YOUR INSTRUCTIONS:
Print out all of the records exactly; no picture belongs in the result.
** SUPPLIED INFORMATION follows **
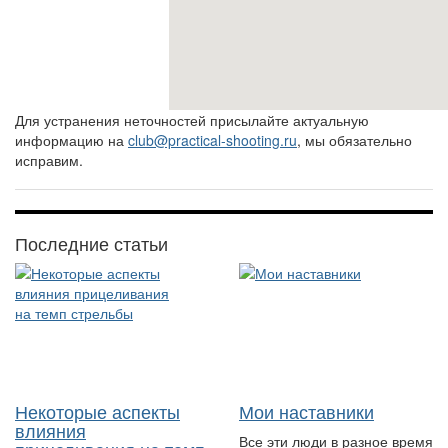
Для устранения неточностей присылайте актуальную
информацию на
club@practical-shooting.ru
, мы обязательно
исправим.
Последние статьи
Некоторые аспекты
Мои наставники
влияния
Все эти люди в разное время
** End of SUPPLIED INFORMATION **
TASK RESULT:
Для устранения неточностей присылайте актуальную
информацию на
club@practical-shooting.ru
, мы обязательно
исправим.
Последние статьи
Некоторые аспекты
Мои наставники
влияния
Все эти люди в разное время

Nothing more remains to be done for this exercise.